Daniel Augusto: Meu filme é um suspense, um mistério, um quebra-cabeça, um convite ao espectador para pensar sobre o que viu na tela. Trabalho com elementos de gênero, mas busco deslocar tais elementos para uma outra lógica, mais próxima de uma tradição que vem desde George Méliès, passa por O Cão Andaluz de Luis Buñuel, o expressionismo alemão, e desemboca em Alain Resnais, David Lynch, entre outros. Além disso, existe a questão da reflexão sobre a gramática cinematográfica, que é importante para mim. Assim, meu objetivo era tentar conjugar elementos de gênero, lógica onírica e experimentação, mas sem perder a atenção do espectador. É um suspense tenso e enigmático.
Vortex Cultural: Como você vê a recepção de público e também de crítica ao cinema de gênero brasileiro? Acha que existe rejeição e como você vê seu filme nessa equação?
Daniel Augusto: Sobre a recepção do meu filme, acho que ainda é cedo para dizer: o filme estreou na semana passada. Quanto à questão da recepção pelo público e pela crítica do cinema de gênero criado no Brasil, parece-me que para responder adequadamente seria prudente fazer um recorte mais preciso: por exemplo, escolher um gênero específico dentro de um período histórico determinado.
Vortex Cultural: Como foi trabalhar com um elenco tão estrelado e que tem participações tão pontuais e pequenas dentro do filme? Foi difícil conciliar agenda?
Daniel Augusto: É um elenco feito de pessoas experientes, competentes, colaboradoras e gentis. Foi uma delícia. Sempre é trabalhoso conciliar a agenda do elenco e da equipe, mas é um desafio que faz parte do processo.
Vortex Cultural: Houve muito improviso da parte do elenco, e se sim, como você lidou com isso?
Daniel Augusto: É comum surgirem novidades ao longo da filmagem e da montagem.

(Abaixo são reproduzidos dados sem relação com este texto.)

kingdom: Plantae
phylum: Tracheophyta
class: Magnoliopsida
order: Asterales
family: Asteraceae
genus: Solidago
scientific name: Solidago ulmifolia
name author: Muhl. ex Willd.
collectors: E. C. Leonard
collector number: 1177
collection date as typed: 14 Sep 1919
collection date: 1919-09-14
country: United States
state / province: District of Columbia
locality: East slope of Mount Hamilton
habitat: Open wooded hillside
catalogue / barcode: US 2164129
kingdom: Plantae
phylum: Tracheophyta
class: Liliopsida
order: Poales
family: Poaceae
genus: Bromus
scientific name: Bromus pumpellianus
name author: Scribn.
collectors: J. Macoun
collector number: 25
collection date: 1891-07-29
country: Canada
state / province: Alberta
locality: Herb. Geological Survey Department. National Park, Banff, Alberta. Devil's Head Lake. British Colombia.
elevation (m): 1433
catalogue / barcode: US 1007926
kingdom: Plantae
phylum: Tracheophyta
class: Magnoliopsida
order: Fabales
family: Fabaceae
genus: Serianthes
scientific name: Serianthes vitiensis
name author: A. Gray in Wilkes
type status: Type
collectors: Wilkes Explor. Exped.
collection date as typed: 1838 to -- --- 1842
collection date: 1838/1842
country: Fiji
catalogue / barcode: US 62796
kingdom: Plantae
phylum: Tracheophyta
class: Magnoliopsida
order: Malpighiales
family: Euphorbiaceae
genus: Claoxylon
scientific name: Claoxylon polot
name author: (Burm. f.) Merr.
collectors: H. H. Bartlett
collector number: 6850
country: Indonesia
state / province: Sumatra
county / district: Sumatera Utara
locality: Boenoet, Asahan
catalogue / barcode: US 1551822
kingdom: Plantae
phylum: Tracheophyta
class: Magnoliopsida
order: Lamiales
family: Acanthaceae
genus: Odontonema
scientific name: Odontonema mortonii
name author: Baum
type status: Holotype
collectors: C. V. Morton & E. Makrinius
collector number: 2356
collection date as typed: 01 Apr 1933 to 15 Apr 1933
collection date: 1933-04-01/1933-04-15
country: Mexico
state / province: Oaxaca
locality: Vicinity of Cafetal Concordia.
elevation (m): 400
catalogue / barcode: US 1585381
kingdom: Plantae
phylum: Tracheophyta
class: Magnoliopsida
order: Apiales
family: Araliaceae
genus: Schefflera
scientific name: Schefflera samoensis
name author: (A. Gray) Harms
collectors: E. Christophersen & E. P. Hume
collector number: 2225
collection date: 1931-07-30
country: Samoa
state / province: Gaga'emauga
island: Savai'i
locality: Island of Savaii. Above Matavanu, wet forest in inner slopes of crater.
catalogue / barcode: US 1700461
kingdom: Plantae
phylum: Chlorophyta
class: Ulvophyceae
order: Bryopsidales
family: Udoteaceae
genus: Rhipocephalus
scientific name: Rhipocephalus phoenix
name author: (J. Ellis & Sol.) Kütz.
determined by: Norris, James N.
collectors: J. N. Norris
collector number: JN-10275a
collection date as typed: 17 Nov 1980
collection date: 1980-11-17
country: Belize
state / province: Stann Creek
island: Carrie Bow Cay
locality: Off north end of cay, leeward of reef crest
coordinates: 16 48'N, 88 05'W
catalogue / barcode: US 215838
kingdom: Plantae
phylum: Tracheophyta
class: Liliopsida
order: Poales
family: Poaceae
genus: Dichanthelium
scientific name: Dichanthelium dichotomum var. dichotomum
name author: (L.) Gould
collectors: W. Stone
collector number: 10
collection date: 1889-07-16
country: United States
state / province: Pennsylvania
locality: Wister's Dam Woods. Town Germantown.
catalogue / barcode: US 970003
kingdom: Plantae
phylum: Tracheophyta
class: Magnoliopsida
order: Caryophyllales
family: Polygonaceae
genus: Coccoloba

Isso ocorre até em filmes com uma narrativa mais convencional. No caso de Albatroz, tudo que surgiu ao longo do processo só foi incorporado na medida em que se encaixava na lógica inicial. É um filme com bastante planejamento, desde a história até a concepção da imagem e do som.
Vortex Cultural: Albatroz é um filme que, ao assisti-lo, parece complexo de se dirigir, e é mérito seu ter conseguido organizar atuações, um roteiro diferenciado e a montagem moderna que ele possui. Foi difícil organizar tudo isso?
Daniel Augusto: Como comentei, há anos eu queria fazer um filme que que pudesse ser interpretado pelo espectador de mais de uma maneira. Tenho a impressão de que me preparo para filmes assim desde a graduação. Além disso, já fiz muitos documentários, que é o reino do imprevisto, do acaso, do caos. Quanto ao Fernando Stutz, ele é um excelente montador. Ao longo da montagem, ficamos amigos: temos também muitas referências e coisas em comum. Por exemplo, ambos fazemos doutorado: gostamos não só de ver filmes, mas de estudar o cinema. Acompanhei de perto a montagem, mas também dava o tempo que o Stutz pedia para viver com o material sozinho. Como montei muitos projetos, sei que algumas vezes é preciso de solidão, outras vezes é necessário estar ao lado do diretor. De modo geral, acho que um dos papeis do diretor é tentar organizar as diversas etapas de uma produção de um modo que a equipe possa dar o máximo do seu potencial. Albatroz é o que é pela atuação do elenco maravilhoso, pelo roteiro do Bráulio, pela fotografia do Jacob Solitrenick, pela direção de arte da Juliana Lobo, pela montagem do Fernando Stutz, pela música do Instituto, entre outros. Albatroz é o encontro dessas múltiplas potências.